At the time of writing this post Comic Relief 2007, AKA "The Big One" has raised £40,236,142.00 for charity, and the number continues to climb as more people live up to pledges made, late donations come in and money from countrywide events held during the night is added up

If you haven't yet donated and want the warm cuddly feeling you only get from helping your fellow man - warm cuddly feelings are available by donating here

Alternatively if you want something for your charity money you could always buy the official DVD from Amazon (including Tony Blair's comedy sketch) - all Amazon's proceeds go to comic relief (if you buy from the ad on the right as far as I am aware I get no referral money, but if I do you have my word it will be donated to Comic Relief too)

On Friday night ES had the pleasure of working inside a call centre collecting donations from people ringing in. The company I work for and several others around the country had staffed up their 9-5 call centres, and sat ready to take calls coming from all over the UK

After a quick induction on what to say, how to say it, working the very simple web based form, and where to divert callers ringing the donations line for other reasons, we sat down and waited for the calls. If this sounds very informal - remember most of the people were seasoned call centre staff and are used to this type of thing, I spent 5 years working on a technical support line, and apart from the fact that the people ringing weren't hurling abuse, its all very similar (we also had loads of support people behind us ready to help with problems)

Lines opened at 1800

1830 - Still waiting

1845 - First call!

From then on calls came in fairly regularly but it wasn't until 2100 that they started to come in immediately one after the other - the amusing bit for us was the fact that you could tell which bits of the program were most popular by the gaps between calls. There were massive gaps when Tony Blair was on telly (it definitely looked funny but we had the volume down unfortunately)

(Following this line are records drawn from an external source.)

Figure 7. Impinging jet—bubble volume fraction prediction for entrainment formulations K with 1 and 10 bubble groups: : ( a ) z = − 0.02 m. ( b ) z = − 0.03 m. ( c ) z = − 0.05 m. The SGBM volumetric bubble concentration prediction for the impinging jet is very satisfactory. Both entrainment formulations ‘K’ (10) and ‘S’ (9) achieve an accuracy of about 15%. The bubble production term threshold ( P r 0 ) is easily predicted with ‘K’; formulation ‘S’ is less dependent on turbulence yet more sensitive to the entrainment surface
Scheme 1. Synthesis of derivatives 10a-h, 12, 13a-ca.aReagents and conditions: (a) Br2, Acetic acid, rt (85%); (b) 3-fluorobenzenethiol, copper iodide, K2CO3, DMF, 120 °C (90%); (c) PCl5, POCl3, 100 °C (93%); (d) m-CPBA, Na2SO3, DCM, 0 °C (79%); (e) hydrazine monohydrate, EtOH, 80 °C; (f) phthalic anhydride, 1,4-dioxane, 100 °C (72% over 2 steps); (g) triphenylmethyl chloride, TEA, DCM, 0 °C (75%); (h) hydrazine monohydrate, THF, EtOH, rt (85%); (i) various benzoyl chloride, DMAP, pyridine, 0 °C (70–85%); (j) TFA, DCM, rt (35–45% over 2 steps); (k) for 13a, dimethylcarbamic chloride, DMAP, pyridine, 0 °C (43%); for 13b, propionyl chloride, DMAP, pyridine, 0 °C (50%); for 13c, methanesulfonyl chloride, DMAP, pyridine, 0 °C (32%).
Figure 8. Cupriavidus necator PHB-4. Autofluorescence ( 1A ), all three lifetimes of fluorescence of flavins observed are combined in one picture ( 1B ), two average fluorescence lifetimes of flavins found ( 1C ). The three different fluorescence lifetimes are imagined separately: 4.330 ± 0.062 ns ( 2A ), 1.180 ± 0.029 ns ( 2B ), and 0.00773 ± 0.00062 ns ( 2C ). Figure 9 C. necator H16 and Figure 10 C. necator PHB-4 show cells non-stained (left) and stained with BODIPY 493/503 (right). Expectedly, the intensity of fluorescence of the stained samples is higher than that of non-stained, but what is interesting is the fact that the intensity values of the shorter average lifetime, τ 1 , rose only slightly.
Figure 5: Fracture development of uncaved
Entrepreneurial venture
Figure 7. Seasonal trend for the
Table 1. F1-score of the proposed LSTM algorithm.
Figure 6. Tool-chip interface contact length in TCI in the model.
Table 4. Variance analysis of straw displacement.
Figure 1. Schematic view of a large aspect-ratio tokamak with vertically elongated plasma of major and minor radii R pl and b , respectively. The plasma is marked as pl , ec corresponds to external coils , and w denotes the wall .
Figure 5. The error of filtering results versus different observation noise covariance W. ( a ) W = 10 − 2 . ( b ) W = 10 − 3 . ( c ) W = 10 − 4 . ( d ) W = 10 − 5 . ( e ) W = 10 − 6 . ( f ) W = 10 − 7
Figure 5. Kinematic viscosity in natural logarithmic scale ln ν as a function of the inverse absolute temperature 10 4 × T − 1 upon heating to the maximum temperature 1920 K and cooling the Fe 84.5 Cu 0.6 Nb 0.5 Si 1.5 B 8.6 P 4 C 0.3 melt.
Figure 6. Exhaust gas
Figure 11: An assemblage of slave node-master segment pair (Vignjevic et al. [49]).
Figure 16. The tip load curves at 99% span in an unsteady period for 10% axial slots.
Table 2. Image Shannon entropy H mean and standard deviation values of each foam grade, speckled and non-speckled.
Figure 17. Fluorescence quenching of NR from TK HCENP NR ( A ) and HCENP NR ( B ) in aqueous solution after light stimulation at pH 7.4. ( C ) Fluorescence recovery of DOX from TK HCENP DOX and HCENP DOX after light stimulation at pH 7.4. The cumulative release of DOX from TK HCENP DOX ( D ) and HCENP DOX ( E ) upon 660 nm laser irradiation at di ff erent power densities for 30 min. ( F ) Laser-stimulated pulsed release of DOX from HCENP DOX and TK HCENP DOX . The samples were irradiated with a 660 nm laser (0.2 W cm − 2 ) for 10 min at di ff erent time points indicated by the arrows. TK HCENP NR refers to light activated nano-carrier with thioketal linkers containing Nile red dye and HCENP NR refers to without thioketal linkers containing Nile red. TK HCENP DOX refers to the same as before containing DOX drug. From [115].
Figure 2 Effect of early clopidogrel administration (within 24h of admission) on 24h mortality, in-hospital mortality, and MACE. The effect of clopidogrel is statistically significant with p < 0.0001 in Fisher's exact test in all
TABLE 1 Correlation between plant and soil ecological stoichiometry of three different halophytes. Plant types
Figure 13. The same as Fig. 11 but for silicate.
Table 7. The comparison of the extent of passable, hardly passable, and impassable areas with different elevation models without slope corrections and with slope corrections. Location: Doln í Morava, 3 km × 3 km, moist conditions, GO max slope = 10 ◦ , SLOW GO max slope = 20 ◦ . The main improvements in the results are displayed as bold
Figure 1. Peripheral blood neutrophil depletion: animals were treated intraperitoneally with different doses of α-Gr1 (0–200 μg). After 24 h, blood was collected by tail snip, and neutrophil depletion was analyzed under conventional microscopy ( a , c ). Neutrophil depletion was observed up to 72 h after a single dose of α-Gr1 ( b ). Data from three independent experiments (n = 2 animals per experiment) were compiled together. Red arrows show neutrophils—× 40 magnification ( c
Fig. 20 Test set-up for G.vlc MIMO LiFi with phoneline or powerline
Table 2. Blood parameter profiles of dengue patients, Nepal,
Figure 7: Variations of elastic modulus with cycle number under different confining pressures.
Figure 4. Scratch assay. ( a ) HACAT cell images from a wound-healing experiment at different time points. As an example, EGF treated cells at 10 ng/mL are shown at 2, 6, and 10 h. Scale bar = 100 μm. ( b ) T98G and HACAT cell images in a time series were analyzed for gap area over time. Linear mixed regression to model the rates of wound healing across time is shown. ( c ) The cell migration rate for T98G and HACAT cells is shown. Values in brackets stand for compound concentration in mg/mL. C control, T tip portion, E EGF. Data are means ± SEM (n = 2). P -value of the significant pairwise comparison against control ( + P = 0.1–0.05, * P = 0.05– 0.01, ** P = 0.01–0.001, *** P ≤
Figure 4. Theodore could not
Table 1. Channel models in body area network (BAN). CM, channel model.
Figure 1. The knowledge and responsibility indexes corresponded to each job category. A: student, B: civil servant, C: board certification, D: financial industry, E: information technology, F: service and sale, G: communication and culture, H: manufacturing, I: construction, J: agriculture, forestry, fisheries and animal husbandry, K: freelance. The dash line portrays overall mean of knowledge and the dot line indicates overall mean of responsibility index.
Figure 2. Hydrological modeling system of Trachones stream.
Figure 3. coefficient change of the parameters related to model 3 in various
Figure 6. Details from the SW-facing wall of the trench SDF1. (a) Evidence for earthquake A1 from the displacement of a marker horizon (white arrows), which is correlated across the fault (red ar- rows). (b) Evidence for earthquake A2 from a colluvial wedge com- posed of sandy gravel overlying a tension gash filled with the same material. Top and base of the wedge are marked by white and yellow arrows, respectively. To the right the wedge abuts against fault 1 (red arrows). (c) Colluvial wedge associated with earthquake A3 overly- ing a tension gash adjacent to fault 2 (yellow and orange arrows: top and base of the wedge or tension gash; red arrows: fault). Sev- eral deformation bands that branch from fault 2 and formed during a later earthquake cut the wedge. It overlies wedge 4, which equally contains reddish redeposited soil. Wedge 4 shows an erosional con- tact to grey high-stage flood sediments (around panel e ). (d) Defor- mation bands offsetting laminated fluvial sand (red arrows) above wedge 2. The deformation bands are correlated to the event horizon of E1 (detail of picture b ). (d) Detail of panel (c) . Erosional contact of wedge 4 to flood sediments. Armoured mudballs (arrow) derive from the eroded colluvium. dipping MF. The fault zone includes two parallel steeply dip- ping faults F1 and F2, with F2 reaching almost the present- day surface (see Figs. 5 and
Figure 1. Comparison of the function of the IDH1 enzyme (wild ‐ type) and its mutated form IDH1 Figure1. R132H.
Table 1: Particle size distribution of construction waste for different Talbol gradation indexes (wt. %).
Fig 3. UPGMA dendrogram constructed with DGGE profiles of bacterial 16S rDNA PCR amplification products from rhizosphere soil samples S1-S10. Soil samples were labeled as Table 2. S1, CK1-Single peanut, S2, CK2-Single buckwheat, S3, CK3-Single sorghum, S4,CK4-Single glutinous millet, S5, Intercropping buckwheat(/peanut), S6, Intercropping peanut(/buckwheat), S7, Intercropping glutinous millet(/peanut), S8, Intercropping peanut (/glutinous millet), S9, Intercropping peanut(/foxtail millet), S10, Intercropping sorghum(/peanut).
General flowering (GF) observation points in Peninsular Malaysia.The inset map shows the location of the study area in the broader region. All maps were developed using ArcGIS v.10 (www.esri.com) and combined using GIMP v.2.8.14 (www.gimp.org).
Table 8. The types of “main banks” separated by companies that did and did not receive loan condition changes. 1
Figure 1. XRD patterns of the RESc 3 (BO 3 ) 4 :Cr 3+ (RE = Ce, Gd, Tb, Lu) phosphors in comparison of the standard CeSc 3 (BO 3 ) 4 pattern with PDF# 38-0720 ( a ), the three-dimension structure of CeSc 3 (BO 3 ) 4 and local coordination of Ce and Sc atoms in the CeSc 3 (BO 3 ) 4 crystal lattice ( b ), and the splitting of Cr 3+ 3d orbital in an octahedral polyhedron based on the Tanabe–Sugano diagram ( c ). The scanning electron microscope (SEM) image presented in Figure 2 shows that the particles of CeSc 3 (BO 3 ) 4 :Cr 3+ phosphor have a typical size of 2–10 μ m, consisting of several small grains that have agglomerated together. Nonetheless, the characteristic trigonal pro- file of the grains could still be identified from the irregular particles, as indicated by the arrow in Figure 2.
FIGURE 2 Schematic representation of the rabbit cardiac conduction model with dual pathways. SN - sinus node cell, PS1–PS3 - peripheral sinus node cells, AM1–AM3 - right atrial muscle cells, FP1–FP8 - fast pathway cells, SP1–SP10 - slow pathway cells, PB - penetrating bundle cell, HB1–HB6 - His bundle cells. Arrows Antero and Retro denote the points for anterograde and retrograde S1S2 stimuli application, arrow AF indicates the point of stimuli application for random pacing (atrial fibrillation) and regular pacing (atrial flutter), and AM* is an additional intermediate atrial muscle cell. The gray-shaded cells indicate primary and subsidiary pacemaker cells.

In the periods where Lenny Henry or the others were doing documentaries the phones went mental - hopefully that just shows you care, or perhaps its because you found these bits boring - who cares? you called!

What always amazes me is the frequency that people ring in donating £100 or more - amounts that I found staggering sometimes. Don't get me wrong - I took loads of calls for £1, £5, £10 etc and every single penny really does help, but you really got the feeling that everyone was donating as much as they could afford rather than the bare minimum

Anyway - thanks to everyone who called in especially those who had a laugh - we didn't get to watch the telly but you provided the entertainment just fine

To the drunk guy who rang in complaining at Tara whosherface winning the Comic Relief celebrity Pop Idol, I couldn't agree more - she was crap and Barry From EastEnders deserved to win way more!

PS - If you spent ages in a call queue waiting to donate, my advice for next year is ring before 2100 - before 1900 if you can, you'll get through straight away and that's it - you can relax for the rest of the evening (oh and have your card ready in your hand - you'd be amazed how many people rang in to donate but then had to go hunting!)